Saved data entries
^^^^

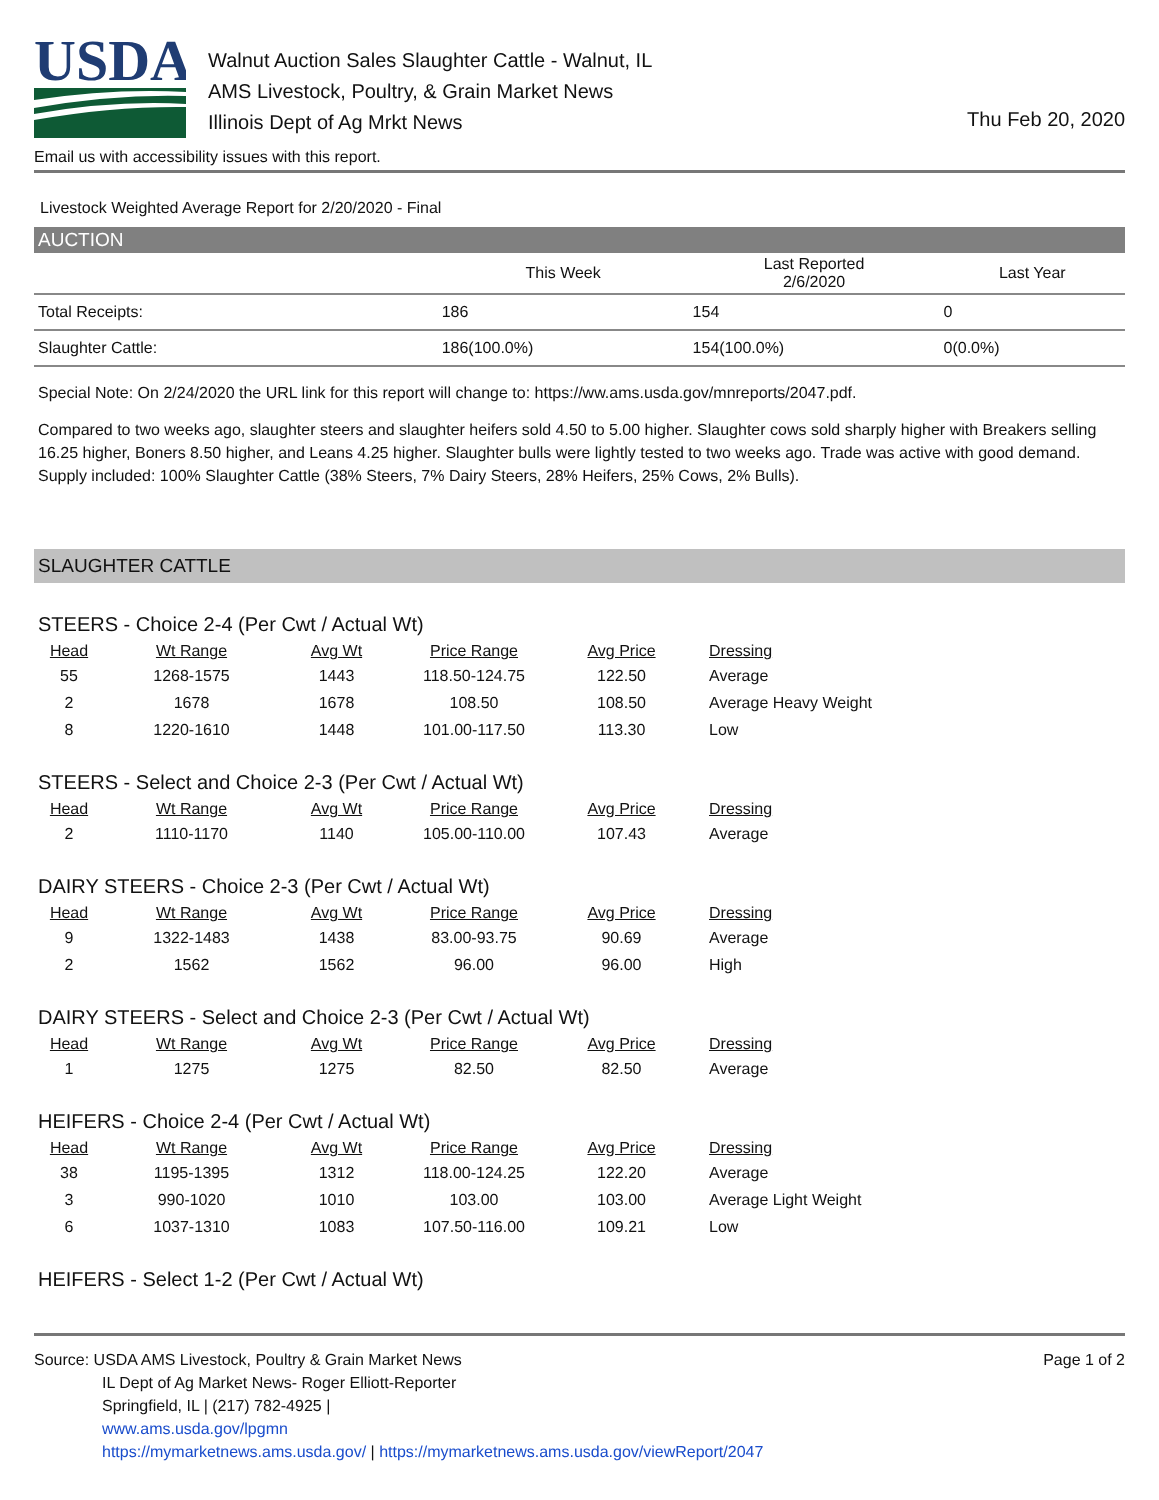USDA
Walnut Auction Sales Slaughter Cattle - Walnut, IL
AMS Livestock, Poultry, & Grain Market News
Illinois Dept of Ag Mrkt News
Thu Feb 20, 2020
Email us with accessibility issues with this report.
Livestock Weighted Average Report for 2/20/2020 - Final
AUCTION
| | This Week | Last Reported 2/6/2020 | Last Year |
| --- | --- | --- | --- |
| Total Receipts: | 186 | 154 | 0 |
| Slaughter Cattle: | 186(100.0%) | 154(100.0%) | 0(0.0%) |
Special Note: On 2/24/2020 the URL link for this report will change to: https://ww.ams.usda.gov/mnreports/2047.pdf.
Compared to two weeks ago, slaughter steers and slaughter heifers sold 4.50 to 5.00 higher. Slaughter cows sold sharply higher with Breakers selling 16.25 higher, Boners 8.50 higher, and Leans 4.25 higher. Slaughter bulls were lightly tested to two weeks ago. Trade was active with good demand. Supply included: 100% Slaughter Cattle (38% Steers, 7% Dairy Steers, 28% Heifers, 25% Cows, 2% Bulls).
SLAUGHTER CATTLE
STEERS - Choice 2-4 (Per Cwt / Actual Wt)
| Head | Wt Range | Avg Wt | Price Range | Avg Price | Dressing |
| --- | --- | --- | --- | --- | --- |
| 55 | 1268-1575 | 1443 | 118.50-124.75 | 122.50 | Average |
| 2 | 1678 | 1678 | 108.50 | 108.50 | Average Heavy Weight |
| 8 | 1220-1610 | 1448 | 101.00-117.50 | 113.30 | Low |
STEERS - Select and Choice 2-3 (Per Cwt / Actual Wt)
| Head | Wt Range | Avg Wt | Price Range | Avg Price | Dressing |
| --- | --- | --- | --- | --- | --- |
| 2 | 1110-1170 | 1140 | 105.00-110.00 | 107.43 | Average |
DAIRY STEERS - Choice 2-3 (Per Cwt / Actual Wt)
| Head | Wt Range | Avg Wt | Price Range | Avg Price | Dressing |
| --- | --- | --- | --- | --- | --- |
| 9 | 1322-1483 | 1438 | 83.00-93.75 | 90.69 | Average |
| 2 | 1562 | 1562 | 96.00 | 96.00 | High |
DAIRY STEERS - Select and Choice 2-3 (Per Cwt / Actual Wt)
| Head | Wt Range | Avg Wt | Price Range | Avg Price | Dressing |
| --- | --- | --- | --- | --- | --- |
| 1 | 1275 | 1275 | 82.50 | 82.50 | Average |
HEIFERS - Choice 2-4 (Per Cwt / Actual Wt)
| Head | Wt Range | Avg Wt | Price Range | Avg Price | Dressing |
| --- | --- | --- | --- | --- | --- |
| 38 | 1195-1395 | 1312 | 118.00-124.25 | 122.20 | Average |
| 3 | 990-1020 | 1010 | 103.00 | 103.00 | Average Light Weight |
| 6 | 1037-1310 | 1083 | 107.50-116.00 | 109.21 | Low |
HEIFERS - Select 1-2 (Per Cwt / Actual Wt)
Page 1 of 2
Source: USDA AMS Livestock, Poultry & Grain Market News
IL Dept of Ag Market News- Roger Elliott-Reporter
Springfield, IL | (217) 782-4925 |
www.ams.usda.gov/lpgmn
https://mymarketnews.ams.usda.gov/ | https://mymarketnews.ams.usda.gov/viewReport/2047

^^^^

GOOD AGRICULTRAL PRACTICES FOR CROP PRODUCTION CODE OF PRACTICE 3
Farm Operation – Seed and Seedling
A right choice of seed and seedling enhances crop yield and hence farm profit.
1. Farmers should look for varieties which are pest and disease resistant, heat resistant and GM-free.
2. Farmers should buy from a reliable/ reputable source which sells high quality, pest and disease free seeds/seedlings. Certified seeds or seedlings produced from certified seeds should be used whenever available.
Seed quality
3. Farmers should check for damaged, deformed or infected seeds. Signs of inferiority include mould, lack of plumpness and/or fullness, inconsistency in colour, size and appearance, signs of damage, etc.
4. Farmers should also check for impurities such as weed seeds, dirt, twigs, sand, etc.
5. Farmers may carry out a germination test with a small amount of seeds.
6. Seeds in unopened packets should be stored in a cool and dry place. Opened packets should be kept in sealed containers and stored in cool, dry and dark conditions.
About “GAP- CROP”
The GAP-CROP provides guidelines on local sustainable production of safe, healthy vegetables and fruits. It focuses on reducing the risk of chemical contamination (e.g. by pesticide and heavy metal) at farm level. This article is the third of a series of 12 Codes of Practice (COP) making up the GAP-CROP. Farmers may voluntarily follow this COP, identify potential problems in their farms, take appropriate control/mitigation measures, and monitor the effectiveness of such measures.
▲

^^^^

● Work instruction: A single figure, please: the number of lines in the data that hold the string "disease".

● Exercise output: 2